Gold Investing vs. Callan Periodic Table

But back to the World Gold Council's new research - Gold as a Strategic Asset for UK Investors - and speaking directly to asset managers running UK money, "Gold is a highly effective vehicle for diversification and risk management," says their latest analysis, "because of its independence from other asset classes."

That independence comes thanks to gold's role as a savings vehicle worldwide, a consumer luxury in the West, must-have household asset in Asia, and continued industrial input - especially in electronics today. That last element accounts for only 15% of annual demand by weight, however. So gold investing prices aren't exposed to the economic cycle in anything like the way that base metals, energy or other commodities are. "The unique dynamics and geographic mix of supply and demand for gold," as the World Gold Council's report notes, "mean that its price performance typically behaves quite differently from most other assets." And never more usefully than when stock markets sink.
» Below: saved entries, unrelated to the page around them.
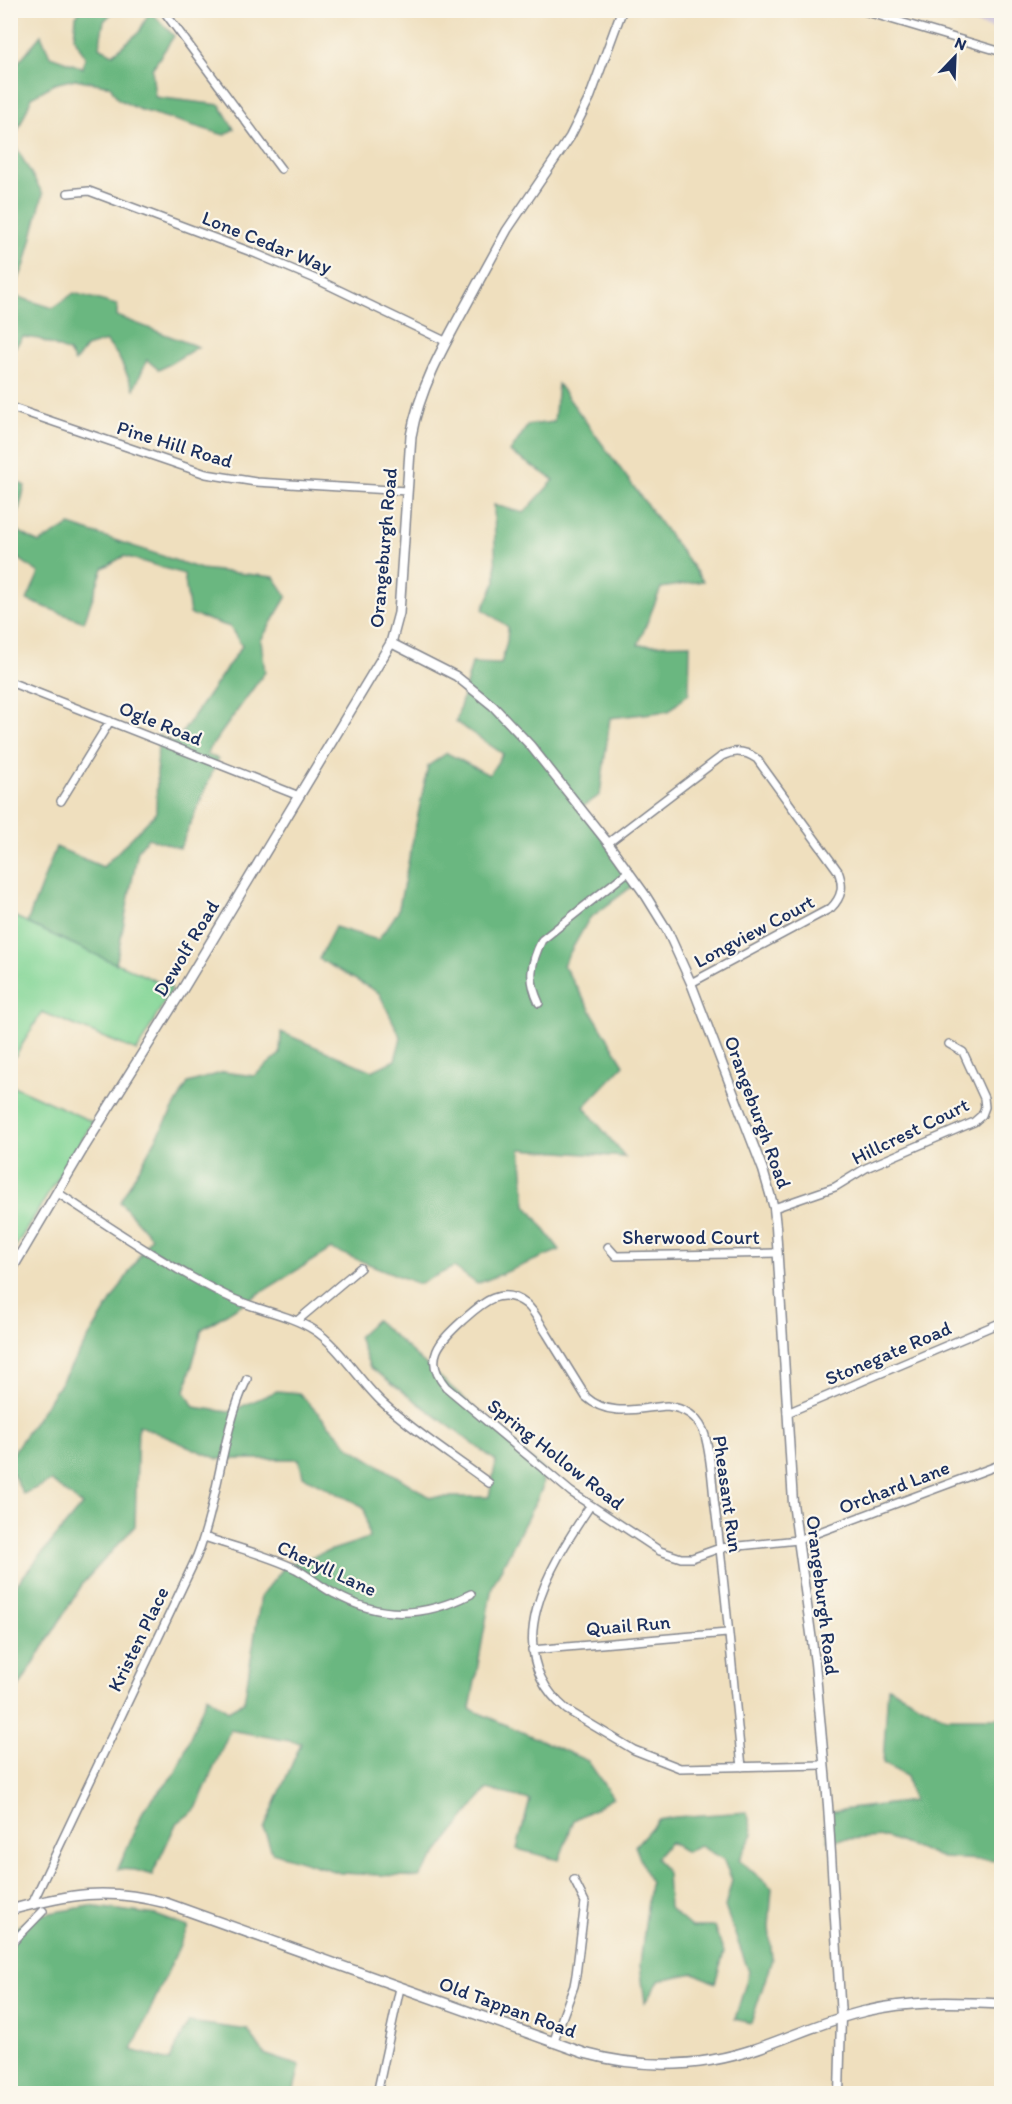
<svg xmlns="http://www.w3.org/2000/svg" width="1012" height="2104" font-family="Itim,sans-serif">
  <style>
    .industrial { fill: #c9bfd7 }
    .green { fill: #84d697; stroke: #50827a; stroke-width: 1.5 }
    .forest { fill: #6bb780; stroke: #43736f; stroke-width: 1.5 }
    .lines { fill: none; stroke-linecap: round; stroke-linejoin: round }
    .minor-casing { stroke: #85878e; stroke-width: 10 }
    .tertiary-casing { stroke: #85878e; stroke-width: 11 }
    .secondary-casing { stroke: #85878e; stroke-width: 12 }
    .minor { stroke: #fff; stroke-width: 7 }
    .tertiary { stroke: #fff; stroke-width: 8 }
    .secondary { stroke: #fff; stroke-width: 9 }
    .labels { text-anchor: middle; stroke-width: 4.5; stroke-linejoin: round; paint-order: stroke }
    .street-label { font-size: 20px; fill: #1b2f5e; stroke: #fbf7ec }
  </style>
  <rect width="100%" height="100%" fill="#fbf7ec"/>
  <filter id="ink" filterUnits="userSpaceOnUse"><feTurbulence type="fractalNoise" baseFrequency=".0167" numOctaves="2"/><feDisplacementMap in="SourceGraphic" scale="12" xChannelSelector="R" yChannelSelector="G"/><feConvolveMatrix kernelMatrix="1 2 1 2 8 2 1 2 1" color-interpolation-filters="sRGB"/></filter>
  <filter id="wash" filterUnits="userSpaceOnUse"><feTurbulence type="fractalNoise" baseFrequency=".008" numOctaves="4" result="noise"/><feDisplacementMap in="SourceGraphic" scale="24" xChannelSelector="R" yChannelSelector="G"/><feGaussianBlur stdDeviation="1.35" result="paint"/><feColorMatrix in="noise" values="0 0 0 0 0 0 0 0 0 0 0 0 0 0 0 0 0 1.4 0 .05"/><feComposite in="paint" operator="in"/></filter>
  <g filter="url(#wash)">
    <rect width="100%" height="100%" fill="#efdfbe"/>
    <path class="industrial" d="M930,11H1001V31Z"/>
    <path class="green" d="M11,915L172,988L137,1051L42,1012L11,1063Z
      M11,1085L93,1122L11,1254Z"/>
    <path class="forest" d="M80,11H114L104,21L99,47L113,54L139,32L150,11L174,36L152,69L155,97L220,105L234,129L224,135L138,109L118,99L110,86L75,79L54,84L32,97L13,142L43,194L25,264L12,295L53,308L74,293L117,305V316L198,347L159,370L147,360L134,389L118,356L106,341L86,347L75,362L69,352L39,339L23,337L11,352V71L41,35L50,56L83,68L85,57L74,37L76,16Z
      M558,384L703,581L661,588L638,645L690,644L689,693L669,711L610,718L600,795L581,808L635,884L589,919L563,965L624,1065L584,1107L625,1157L521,1149L526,1205L560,1250L477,1284L454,1267L419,1284L331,1249L202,1329L185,1391L194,1407L229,1412L277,1391L299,1393L351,1448L430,1497H489L496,1461L370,1367L358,1337L376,1320L544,1470L542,1489L492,1587L470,1709L588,1761L613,1798L574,1820L559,1860L517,1849L530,1800L487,1789L419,1877L340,1873L272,1852L264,1829L301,1743L230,1730L196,1809L176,1824L152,1875L135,1870L118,1869L144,1809L176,1772L207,1696L228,1711L244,1702L261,1596L286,1565L369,1538L364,1507L303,1476L299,1459H218L138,1425L135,1526L83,1583L11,1700V1591L82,1505L51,1481L23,1494L11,1470V1456L58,1387L151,1237L120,1202L188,1083L224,1072L254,1076L280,1054L281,1032L372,1071L395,1060L401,1038L379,993L319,959L335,927L378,940L398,912L428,766L447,753L489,775L503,754L456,722L472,663L501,664L507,641L508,627L483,609L496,581L494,505L524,513L554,480L510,452L528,425L554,422Z
      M11,478L25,486L14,529L39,543L70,525L201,569L274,577L287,596L261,640L265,672L206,754L218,759L180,848L148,838L138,850L116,964L27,923L56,847L103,867L156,813L158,735L175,743L242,646L230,627L190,614L184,574L124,556L103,568L84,622L27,600L39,573L11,553Z
      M888,1687L946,1718H1001V1861L943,1858L886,1837L828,1840L826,1812L913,1801L906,1776L883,1763Z
      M747,1812L753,1834L739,1860L772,1888L769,1927L772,1959L751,2023L735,2019L749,1972L725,1907L732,1880L723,1859L700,1846L686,1852L670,1842L656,1858L667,1873L669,1908L691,1927H714L724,1952L715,1983L694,1973L660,1980L645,2002L640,1965L650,1883L635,1846L658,1820L675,1817Z
      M89,1906L156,1915L188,1927L132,2050L169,2061L189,2022L248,2030L264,2054L300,2066L293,2093L11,2094V1930L39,1915Z"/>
  </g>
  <g filter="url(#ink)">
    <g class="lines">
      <g class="minor-casing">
        <path id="minor" d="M163,10L281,169
          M860,10L1002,52
          M68,193L89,191L254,253L318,280L447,342
          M10,407L206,474L256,482L407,491
          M10,682L299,796
          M61,801L110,721
          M608,843L722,756C735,749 746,751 757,759L838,871C844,886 842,897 831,908L691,983
          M539,1003C528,980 530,964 542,940L629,871
          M58,1193C113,1229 167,1266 225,1295C254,1310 287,1313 314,1330C338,1345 361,1383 383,1403C416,1433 454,1457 489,1483
          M774,1208L835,1187L866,1168L974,1122L982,1115L985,1107L984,1098L963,1052L949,1044
          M608,1247L616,1256L778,1253
          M297,1321L360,1268
          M787,1413L1002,1322
          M590,1506C550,1566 496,1651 567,1710L634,1750L680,1768L824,1765
          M204,1537C234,1547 267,1555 296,1569C309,1576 321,1587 335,1594C381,1620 425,1617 471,1594
          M532,1650L727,1633
          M742,1767C733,1681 726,1593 715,1507C712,1486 711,1449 703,1430C696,1415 683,1408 667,1406C639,1408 609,1418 586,1397C573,1376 560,1355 547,1334C540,1324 535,1311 526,1304C500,1284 480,1305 462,1321C440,1341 422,1359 446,1387L571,1492L660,1551L681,1558H692L720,1548L798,1540L1002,1464
          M32,1904L197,1556C219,1499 221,1434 247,1379
          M10,1945L43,1911
          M553,2043L574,1986L576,1975L585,1902L574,1880
          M377,2094L400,1988"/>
      </g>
      <g class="tertiary-casing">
        <path id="tertiary" d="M478,283L507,230L570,137L590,97L622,10
          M391,643L456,676L493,706L530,745L608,843L646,896L667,930L691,983L763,1170L774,1208L776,1227L793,1503L815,1663L828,1805L841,2017L839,2094"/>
      </g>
      <g class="secondary-casing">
        <path id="secondary" d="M10,1272L84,1147L184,987L391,643L399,613L411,436C421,380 452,332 478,283
          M10,1910C69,1894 106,1887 166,1903L584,2053C642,2069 701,2068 758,2048C794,2036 828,2019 866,2011C911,2000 956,2002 1002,2004"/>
      </g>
      <use href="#minor" class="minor"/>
      <use href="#tertiary" class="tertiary"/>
      <use href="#secondary" class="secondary"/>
    </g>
  </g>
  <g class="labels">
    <g class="street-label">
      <text transform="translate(267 242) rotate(22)" y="7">Lone Cedar Way</text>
      <text transform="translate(175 444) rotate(17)" y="7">Pine Hill Road</text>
      <text transform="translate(383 548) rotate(-85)" y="7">Orangeburgh Road</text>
      <text transform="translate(161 723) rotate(22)" y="7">Ogle Road</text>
      <text transform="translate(754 931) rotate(-28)" y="7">Longview Court</text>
      <text transform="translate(186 948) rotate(-59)" y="7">Dewolf Road</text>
      <text transform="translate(758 1112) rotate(70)" y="7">Orangeburgh Road</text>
      <text transform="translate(910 1131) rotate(-26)" y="7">Hillcrest Court</text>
      <text x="691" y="1244">Sherwood Court</text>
      <text transform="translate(888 1353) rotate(-23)" y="7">Stonegate Road</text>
      <text transform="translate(556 1454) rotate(38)" y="7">Spring Hollow Road</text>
      <text transform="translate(894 1487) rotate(-21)" y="7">Orchard Lane</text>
      <text transform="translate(728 1494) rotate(82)" y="7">Pheasant Run</text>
      <text transform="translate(327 1568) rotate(25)" y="7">Cheryll Lane</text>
      <text transform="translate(823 1595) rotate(83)" y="7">Orangeburgh Road</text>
      <text transform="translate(628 1625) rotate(-5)" y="7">Quail Run</text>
      <text transform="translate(138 1639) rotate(-64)" y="7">Kristen Place</text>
      <text transform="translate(508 2007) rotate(20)" y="7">Old Tappan Road</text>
    </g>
  </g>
  <rect width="1012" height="2104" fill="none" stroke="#fbf7ec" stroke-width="36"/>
  <g transform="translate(955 57) rotate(23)" stroke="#fbf7ec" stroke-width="4.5" paint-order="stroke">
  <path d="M0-4.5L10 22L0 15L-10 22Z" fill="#1b2f5e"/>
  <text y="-9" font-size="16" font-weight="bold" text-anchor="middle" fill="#1b2f5e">N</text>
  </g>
</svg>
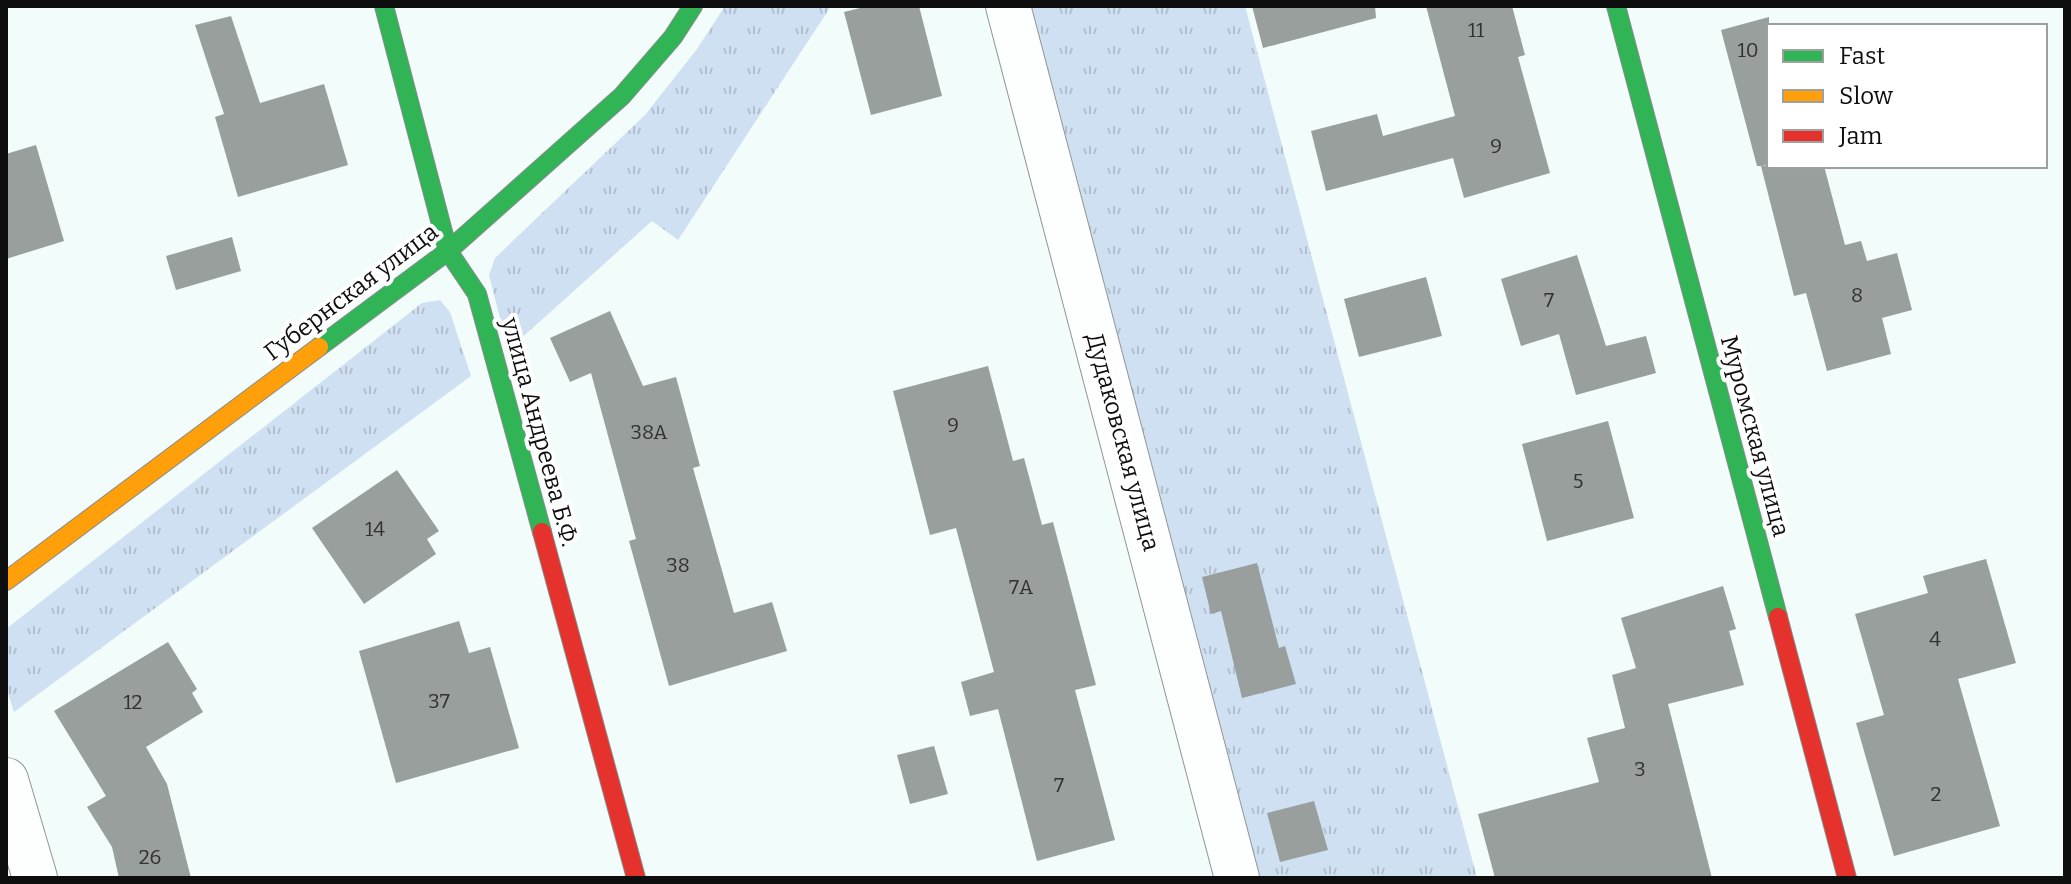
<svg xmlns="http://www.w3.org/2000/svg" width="2071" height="884" font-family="Bitter,serif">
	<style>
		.grass { fill: url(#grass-tufts) }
		.building { fill: #989f9d }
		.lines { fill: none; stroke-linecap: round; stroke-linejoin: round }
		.street-casing { stroke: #919594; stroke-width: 46 }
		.fast-casing { stroke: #878c8b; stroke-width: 20 }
		.slow-casing { stroke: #878c8b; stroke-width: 20 }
		.jam-casing { stroke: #878c8b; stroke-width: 20 }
		.street { stroke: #fdfffe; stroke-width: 44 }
		.fast { stroke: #30b455; stroke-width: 18 }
		.slow { stroke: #ff9f0a; stroke-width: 18 }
		.jam { stroke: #e5322d; stroke-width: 18 }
		.labels { text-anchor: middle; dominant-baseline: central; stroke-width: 8; stroke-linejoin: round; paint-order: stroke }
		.number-label { font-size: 20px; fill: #303232 }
		.street-label { font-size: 24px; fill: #0e0e0e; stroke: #fff }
	</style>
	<defs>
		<pattern id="grass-tufts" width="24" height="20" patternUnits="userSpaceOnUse" patternTransform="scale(2)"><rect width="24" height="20" fill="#d0e0f3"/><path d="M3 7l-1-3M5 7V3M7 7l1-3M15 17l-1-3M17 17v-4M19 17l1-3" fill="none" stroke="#b1bfcf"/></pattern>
	</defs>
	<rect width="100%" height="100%" fill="#f2fcfa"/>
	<g class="grass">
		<polygon points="725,6 831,6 678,240 652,221 508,350 489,275 495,258 645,115 697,49"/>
		<polygon points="1031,6 1245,6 1477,878 1260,878"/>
		<polygon points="440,300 450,312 471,376 14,712 6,687 6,629 422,303"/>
	</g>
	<g class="building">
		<polygon points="868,6 919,6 942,96 871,115 844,12"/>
		<polygon points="1252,6 1375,6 1376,18 1263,48"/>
		<polygon points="1426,6 1512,6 1525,55 1518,57 1550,173 1464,198 1453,158 1326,191 1311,131 1377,114 1383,136 1455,116"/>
		<polygon points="231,16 260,103 324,84 348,165 238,197 215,117 224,114 195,25"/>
		<polygon points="1769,17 1769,165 1761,166 1824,166 1845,245 1861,241 1867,261 1897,253 1912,310 1882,318 1891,354 1827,371 1806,293 1794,296 1761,166 1757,166 1721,30"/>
		<polygon points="36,145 64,241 6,259 6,154"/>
		<polygon points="232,237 241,271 176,290 166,256"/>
		<polygon points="1577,255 1606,346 1646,336 1656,373 1576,395 1559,334 1521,346 1501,279"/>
		<polygon points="1426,277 1442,336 1359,357 1344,299"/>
		<polygon points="610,311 643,386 676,377 700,466 693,468 734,613 772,602 787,651 669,686 629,541 636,539 591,373 570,382 550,338"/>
		<polygon points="988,366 1013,461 1024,458 1042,525 1053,522 1096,685 1075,690 1115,840 1037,861 998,709 970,716 961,682 994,672 956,528 930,535 893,391"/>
		<polygon points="1608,421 1634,518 1547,541 1522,444"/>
		<polygon points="397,470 439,531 427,539 436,554 364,604 312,528"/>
		<polygon points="1986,559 2016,663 1958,679 2000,826 1894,856 1856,723 1884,715 1855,614 1928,593 1923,576"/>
		<polygon points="1257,563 1279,648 1285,646 1296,684 1242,698 1221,611 1211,614 1202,577"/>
		<polygon points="1723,586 1736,629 1729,631 1744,685 1668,704 1712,878 1495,878 1478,814 1599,782 1587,738 1625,728 1612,675 1636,668 1621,618"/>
		<polygon points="459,621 469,653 490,647 519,748 396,783 359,651"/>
		<polygon points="168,642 197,689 192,693 203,712 146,747 167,784 191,878 119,878 112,847 87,807 106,796 54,711"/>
		<polygon points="934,746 948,794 910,804 897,755"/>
		<polygon points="1314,801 1328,850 1280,862 1267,813"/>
	</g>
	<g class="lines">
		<g class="street-casing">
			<g id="street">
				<polyline points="1008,6 1237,878"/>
				<polyline points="6,780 35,878"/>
			</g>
		</g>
		<g class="fast-casing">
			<g id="fast">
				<polyline points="384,6 448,251 477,294 542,532"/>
				<polyline points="1616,6 1778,617"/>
				<polyline points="319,347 448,251 622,96 673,37 693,6"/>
			</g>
		</g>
		<g class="slow-casing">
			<polyline id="slow" points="6,581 319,347"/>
		</g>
		<g class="jam-casing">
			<g id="jam">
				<polyline points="542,532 636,878"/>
				<polyline points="1778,617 1847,878"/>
			</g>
		</g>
		<use href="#street" class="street"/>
		<use href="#fast" class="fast"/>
		<use href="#slow" class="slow"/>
		<use href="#jam" class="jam"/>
	</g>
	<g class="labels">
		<g class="number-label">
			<text x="1476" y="30">11</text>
			<text x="1748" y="50">10</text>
			<text x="1496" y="146">9</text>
			<text x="1857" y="295">8</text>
			<text x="1549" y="300">7</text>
			<text x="953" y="425">9</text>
			<text x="649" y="432">38А</text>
			<text x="1578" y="481">5</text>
			<text x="375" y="529">14</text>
			<text x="678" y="565">38</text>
			<text x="1021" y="587">7А</text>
			<text x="1935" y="639">4</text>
			<text x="439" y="701">37</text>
			<text x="133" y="702">12</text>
			<text x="1640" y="769">3</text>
			<text x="1059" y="785">7</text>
			<text x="1936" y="794">2</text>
			<text x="150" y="857">26</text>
		</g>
		<g class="street-label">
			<text transform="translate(351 292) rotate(-37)">Губернская улица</text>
			<text transform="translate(540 432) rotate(75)">улица Андреева Б.Ф.</text>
			<text transform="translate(1755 436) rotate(75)">Муромская улица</text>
			<text transform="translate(1123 442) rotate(75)">Дудаковская улица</text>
		</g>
	</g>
	<rect width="2071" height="884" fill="none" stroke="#0e0e0e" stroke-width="16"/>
	<rect x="1767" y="24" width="280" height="144" fill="#ffffff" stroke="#9f9f9f" stroke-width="2"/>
	<rect x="1783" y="50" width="40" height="12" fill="#30b455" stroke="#9f9f9f" stroke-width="2"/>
	<text x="1839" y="64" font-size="24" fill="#0e0e0e">Fast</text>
	<rect x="1783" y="90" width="40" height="12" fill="#ff9f0a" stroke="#9f9f9f" stroke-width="2"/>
	<text x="1839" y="104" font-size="24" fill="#0e0e0e">Slow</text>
	<rect x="1783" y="130" width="40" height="12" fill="#e5322d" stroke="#9f9f9f" stroke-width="2"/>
	<text x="1839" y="144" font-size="24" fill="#0e0e0e">Jam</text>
</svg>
Equities, Gold and Commodities Correlation Chart

Correlation is a measure of how closely two different asset prices match each other's moves over time. A reading of +1.0 means they move in lockstep, while a reading of -1.0 means they move exactly opposite. And as the chart shows, a sharp drop in London's FTSE 100 stock index - a weekly drop twice as large, in fact, as its average week-on-week range - has been matched over the last 25 years by a higher correlation with both global stock markets and commodities.

Trying to diversify your UK equities with global stocks or raw materials, in other words, hasn't paid off. Not when the FTSE fell. But gold, in contrast, has become negatively correlated with the FTSE 100 - moving in the opposite direction - right when you needed it most, when London shares fell.

There's more, much more, in the full report, including a range of asset allocation levels tested across 25 years of data. (You can download it with a free registration here.) The upshot is that gold investing is worth much more than a glance for UK portfolio managers, just as it is for US Dollar and Euro managers too. Because even without the global volatility between credit-boom and crisis-bust suffered over the last 10 years, longer-term analysis shows that gold makes a unique diversifier.

If your pension-fund or wealth manager doesn't see the risk of massive inflation or widespread credit default, they might still want to consider gold as part of their asset mix all the same.